The following are the elements of the Enterprise Data Stewardship Security Standard.
- Data Steward(s): Each agency shall designate a data steward(s) responsible for maintaining the accuracy, privacy, and security of the data collected by the agency.
- Necessity: Agencies shall only collect confidential data necessary for meeting the agency’s mission and legal requirements.
- Retention: Agencies shall only retain confidential data necessary for meeting the agency’s mission and legal requirements.
- Access: Agency’s shall ensure that only authorized users access confidential agency information. Authorized users are those with a legitimate and necessary business need to the data.
- Storage: Confidential data shall be securely stored. Electronic data should be stored on a centrally managed server if possible. Confidential data transmitted or stored outside of agency control shall adhere to the requirements of Standard 10 below.
- Transmission: Confidential data shall be transmitted securely.
- Training: Agency security awareness training shall include a section on protection of confidential information.
a. Organizations\individuals (i.e. county treasurers, attorneys, auditors) that have been granted access to confidential state data\systems shall receive security awareness training prior to receiving access.
- New System Development: Agencies are discouraged from using confidential data to test computer systems in development. If confidential data must be used for testing, the development system shall meet the same security standards as the production system.
- Social Security Numbers: Collection and use of social security numbers shall be limited and based on a strong business need. Social Security numbers shall not be:
a. Used as a unique customer number.
b. Used as the primary key in databases except where required by law.
c. Displayed in full on external web-based applications beyond the initial data entry screen.
d. Displayed in full on printed materials.
- Encryption: Database fields containing confidential information shall be encrypted at rest using AES (256 bit) or stronger encryption.
- Data Sharing: Sharing of confidential information outside of the agency shall be kept to a minimum. Agencies shall:
a. Have a written policy covering data sharing.
b. Require a signed, written data sharing agreement between the agency and outside entity prior to the exchange of data. The agreement shall include:
i. The data to be shared;
ii. The intended use of the data;
iii. The time period covering the exchange;
iv. The requirement that the requestor will protect the confidentiality of the data;
v. The requirement that the requestor will not re-disclose the data;
vi. The requirement that the requestor will report lost or stolen data immediately to the agency;
vii. and Provisions for final disposal of the data.
c. Maintain a record of data sharing agreements.
d. Encrypt electronic data prior to transmitting.
e. Ensure that data sharing is compliant with state and federal laws.
- Data Publication: Agencies shall use comprehensive disclosure avoidance techniques consistent with professionally acceptable standards to de-identify confidential data before releasing it to the public.
- Disposal:Devices and media containing confidential data shall be erased with a DoD approved method prior to disposal.
a. Devices that cannot be wiped shall be shredded.
b. Paper documents containing confidential data shall be shredded using a micro-cut shredder before disposal or delivery to a recycler.

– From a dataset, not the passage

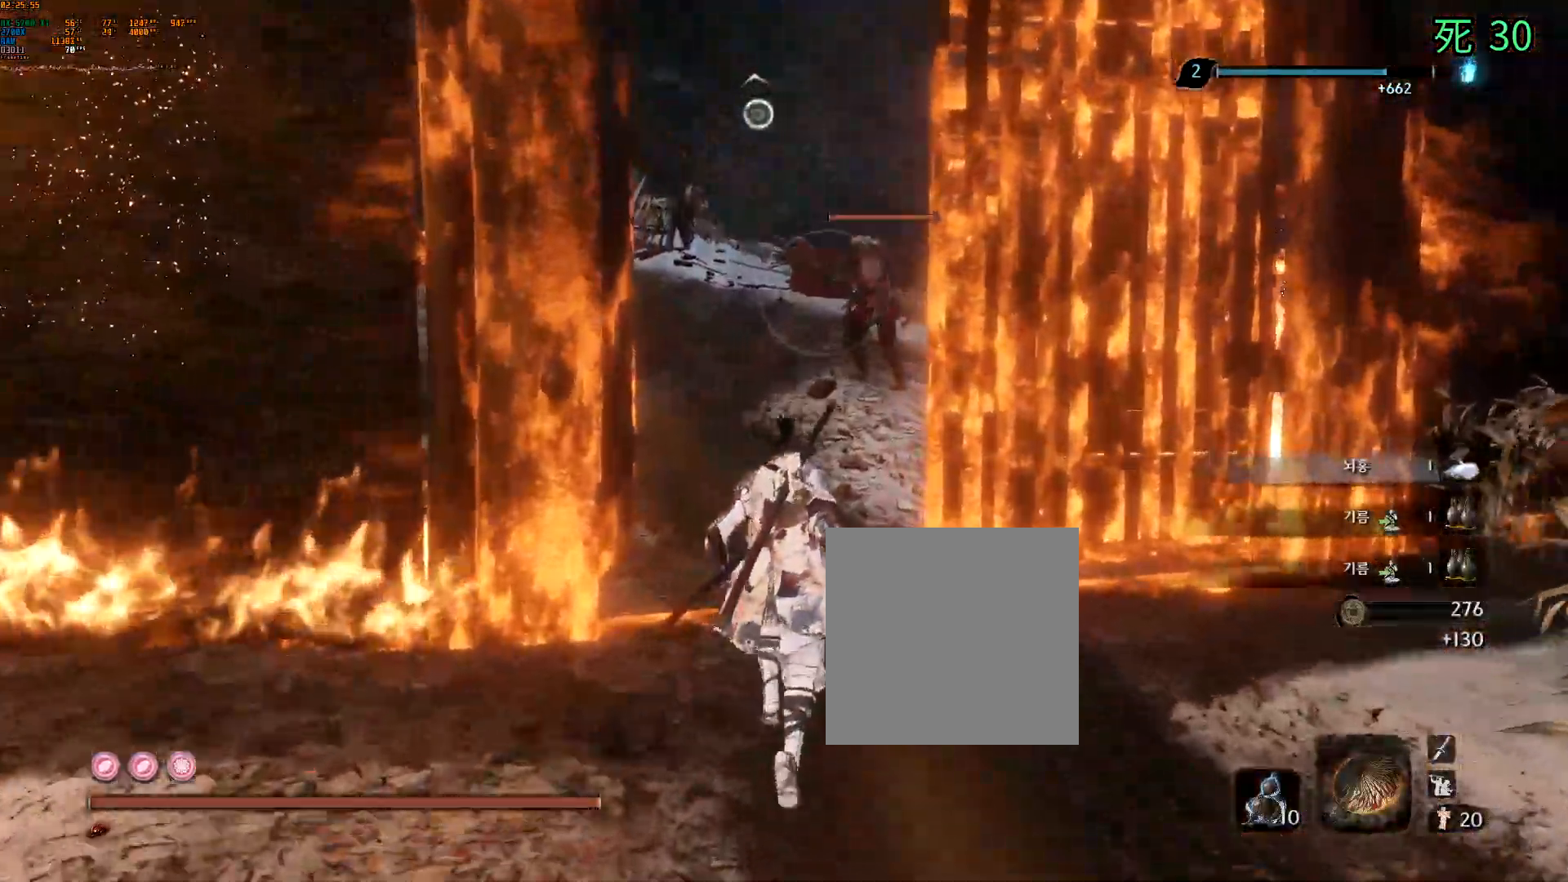
{"dt_ms": 500, "buttons": [], "left_stick": "up", "events": [[33, "R1", "up"]]}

- Notification: State agencies shall notify individuals affected by a data breach. Notice shall be made in the most expedient time and manner possible and without unreasonable delay, consistent with any measures necessary to determine the scope of the breach of security and with the legitimate needs of law enforcement.
This document shall be reviewed at least every two years and updated as needed.
This standard shall be effective September 2, 2014.
This standard shall be enforced pursuant to Iowa Administrative Code 11—25.11(8A).
Iowa Administrative Code 11 - 25.11(2) provides for variances from security standards. Requests for a variance from any of the requirements of this policy will be submitted in writing to the Chief Information Security Officer prior to implementation.